*** SUPPLIED DATA ***

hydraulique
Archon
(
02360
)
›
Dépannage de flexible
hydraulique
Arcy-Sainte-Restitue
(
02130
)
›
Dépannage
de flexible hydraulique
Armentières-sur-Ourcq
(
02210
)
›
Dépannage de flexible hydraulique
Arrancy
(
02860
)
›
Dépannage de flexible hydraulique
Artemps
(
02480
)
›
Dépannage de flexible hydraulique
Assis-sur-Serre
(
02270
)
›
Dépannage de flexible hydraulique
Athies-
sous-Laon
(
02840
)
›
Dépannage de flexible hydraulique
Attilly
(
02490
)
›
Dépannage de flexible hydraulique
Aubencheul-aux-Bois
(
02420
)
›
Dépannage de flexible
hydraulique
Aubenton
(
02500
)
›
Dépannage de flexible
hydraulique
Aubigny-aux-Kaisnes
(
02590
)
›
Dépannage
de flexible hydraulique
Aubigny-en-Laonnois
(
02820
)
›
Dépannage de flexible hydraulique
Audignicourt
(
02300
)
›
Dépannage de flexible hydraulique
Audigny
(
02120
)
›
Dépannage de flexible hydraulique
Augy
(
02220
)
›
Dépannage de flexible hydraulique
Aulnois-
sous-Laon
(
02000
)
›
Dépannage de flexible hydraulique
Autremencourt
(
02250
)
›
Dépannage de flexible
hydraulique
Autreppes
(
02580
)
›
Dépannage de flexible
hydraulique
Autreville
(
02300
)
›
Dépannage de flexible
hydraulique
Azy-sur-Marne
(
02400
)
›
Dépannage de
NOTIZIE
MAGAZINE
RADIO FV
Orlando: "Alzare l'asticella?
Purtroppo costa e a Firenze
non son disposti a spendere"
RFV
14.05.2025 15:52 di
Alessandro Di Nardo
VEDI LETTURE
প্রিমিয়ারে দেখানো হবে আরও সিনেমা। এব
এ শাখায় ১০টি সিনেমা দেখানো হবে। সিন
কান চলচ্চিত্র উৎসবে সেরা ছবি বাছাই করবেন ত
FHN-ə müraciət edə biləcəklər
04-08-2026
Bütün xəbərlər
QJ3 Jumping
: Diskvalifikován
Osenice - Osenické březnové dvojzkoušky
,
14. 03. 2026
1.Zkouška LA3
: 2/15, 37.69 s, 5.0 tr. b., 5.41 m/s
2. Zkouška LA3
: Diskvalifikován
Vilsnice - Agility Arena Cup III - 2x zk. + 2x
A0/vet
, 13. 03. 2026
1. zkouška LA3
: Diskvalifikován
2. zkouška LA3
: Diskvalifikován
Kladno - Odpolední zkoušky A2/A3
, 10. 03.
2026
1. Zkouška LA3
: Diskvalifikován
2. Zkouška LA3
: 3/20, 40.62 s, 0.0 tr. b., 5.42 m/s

*** End of SUPPLIED DATA ***

- **EXERCISE**
The response must contain every entry, each one identical to the original.

- **RESULT OF THE EXERCISE**
hydraulique
Archon
(
02360
)
›
Dépannage de flexible
hydraulique
Arcy-Sainte-Restitue
(
02130
)
›
Dépannage
de flexible hydraulique
Armentières-sur-Ourcq
(
02210
)
›
Dépannage de flexible hydraulique
Arrancy
(
02860
)
›
Dépannage de flexible hydraulique
Artemps
(
02480
)
›
Dépannage de flexible hydraulique
Assis-sur-Serre
(
02270
)
›
Dépannage de flexible hydraulique
Athies-
sous-Laon
(
02840
)
›
Dépannage de flexible hydraulique
Attilly
(
02490
)
›
Dépannage de flexible hydraulique
Aubencheul-aux-Bois
(
02420
)
›
Dépannage de flexible
hydraulique
Aubenton
(
02500
)
›
Dépannage de flexible
hydraulique
Aubigny-aux-Kaisnes
(
02590
)
›
Dépannage
de flexible hydraulique
Aubigny-en-Laonnois
(
02820
)
›
Dépannage de flexible hydraulique
Audignicourt
(
02300
)
›
Dépannage de flexible hydraulique
Audigny
(
02120
)
›
Dépannage de flexible hydraulique
Augy
(
02220
)
›
Dépannage de flexible hydraulique
Aulnois-
sous-Laon
(
02000
)
›
Dépannage de flexible hydraulique
Autremencourt
(
02250
)
›
Dépannage de flexible
hydraulique
Autreppes
(
02580
)
›
Dépannage de flexible
hydraulique
Autreville
(
02300
)
›
Dépannage de flexible
hydraulique
Azy-sur-Marne
(
02400
)
›
Dépannage de
NOTIZIE
MAGAZINE
RADIO FV
Orlando: "Alzare l'asticella?
Purtroppo costa e a Firenze
non son disposti a spendere"
RFV
14.05.2025 15:52 di
Alessandro Di Nardo
VEDI LETTURE
প্রিমিয়ারে দেখানো হবে আরও সিনেমা। এব
এ শাখায় ১০টি সিনেমা দেখানো হবে। সিন
কান চলচ্চিত্র উৎসবে সেরা ছবি বাছাই করবেন ত
FHN-ə müraciət edə biləcəklər
04-08-2026
Bütün xəbərlər
QJ3 Jumping
: Diskvalifikován
Osenice - Osenické březnové dvojzkoušky
,
14. 03. 2026
1.Zkouška LA3
: 2/15, 37.69 s, 5.0 tr. b., 5.41 m/s
2. Zkouška LA3
: Diskvalifikován
Vilsnice - Agility Arena Cup III - 2x zk. + 2x
A0/vet
, 13. 03. 2026
1. zkouška LA3
: Diskvalifikován
2. zkouška LA3
: Diskvalifikován
Kladno - Odpolední zkoušky A2/A3
, 10. 03.
2026
1. Zkouška LA3
: Diskvalifikován
2. Zkouška LA3
: 3/20, 40.62 s, 0.0 tr. b., 5.42 m/s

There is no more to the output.